Sebbene l’acqua non fornisca energia è al 100% un nutriente essenziale ed è fondamentale per la digestione, l’assorbimento, il trasporto e l’utilizzo dei nutrienti, oltre che essere indispensabile per lo smaltimento dei prodotti del metabolismo.
L’acqua è la sostanza più rappresentata nel nostro organismo e diminuisce con l’avanzare dell’età, parte infatti dal 75% nel neonato per scendere al 50% nell’adulto.

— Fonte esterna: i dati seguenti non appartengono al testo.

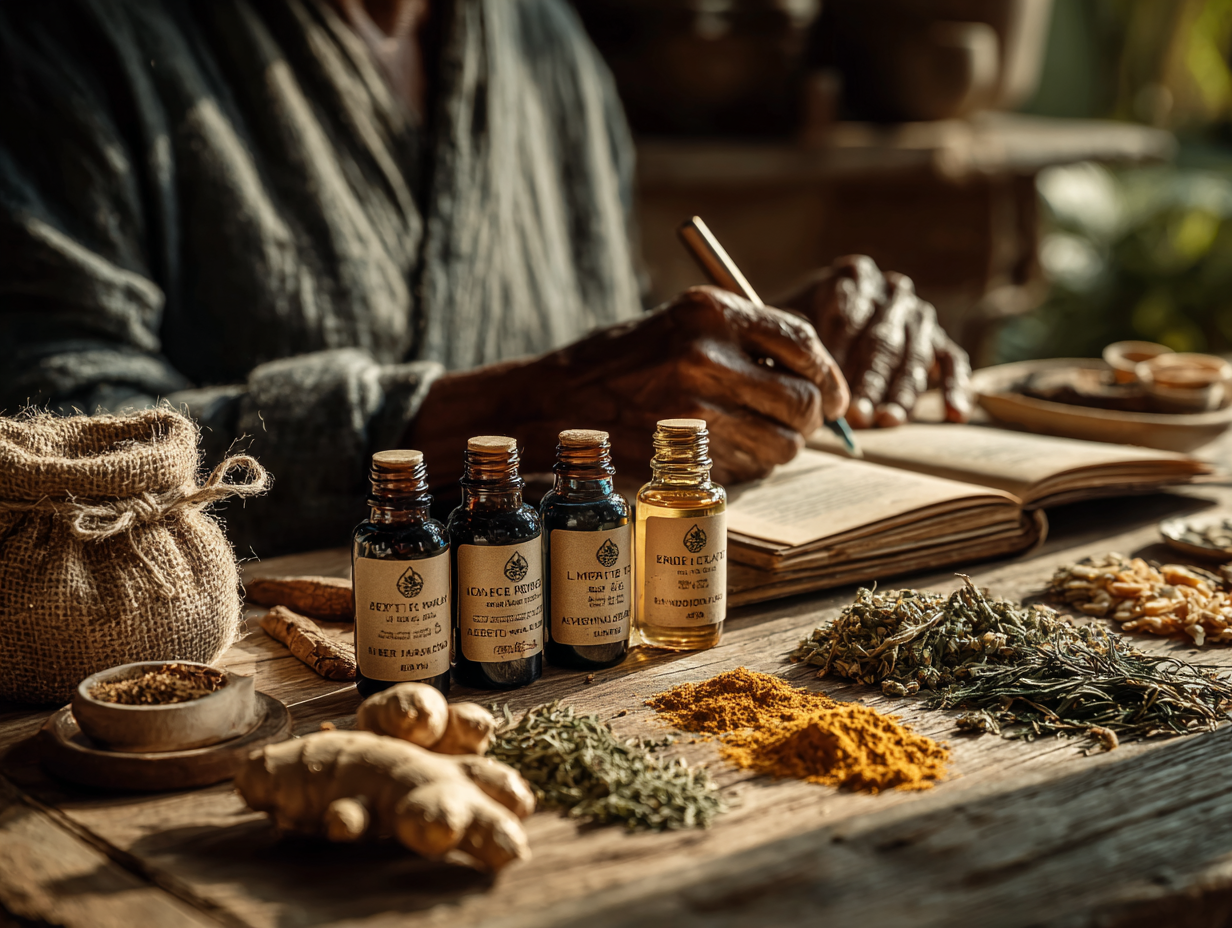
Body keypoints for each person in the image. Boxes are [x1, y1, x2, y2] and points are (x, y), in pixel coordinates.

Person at [0, 0, 971, 555]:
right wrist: (507, 416)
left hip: (577, 659)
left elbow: (600, 348)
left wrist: (747, 351)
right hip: (224, 721)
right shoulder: (71, 35)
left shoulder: (543, 42)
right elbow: (48, 447)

Durante le prime fasi del divezzamento, non dimenticate che i bambini vengono principalmente alimentati con latte, quindi il loro fabbisogno idrico è soddisfatto. Nonostante questo a tavola è consigliato mettere sempre un bicchiere d’acqua per loro, in modo tale che si abituino a vederlo e magari che provino ad usarlo spinti dalla curiosità.
Per bambini più grandi e per tutta la famiglia ricordate che il senso di sete è già sintomo di disidratazione corporea. Quindi insegnate ai vostri figli a portare con loro una piccola borraccia in modo tale da avere sempre acqua a portata di mano specialmente ora che il caldo è alle porte
Nonostante i fattori che influenzano il fabbisogno idrico siano molteplici e l’alimentazione influisca molto, esistono Apporti Giornalieri Raccomandati
Ricordate che per bevande è meglio intendere il latte o suoi sostituti e l’acqua, è infatti importante insegnare ai propri figli a dissetarsi con acqua sin dalla prima infanzia.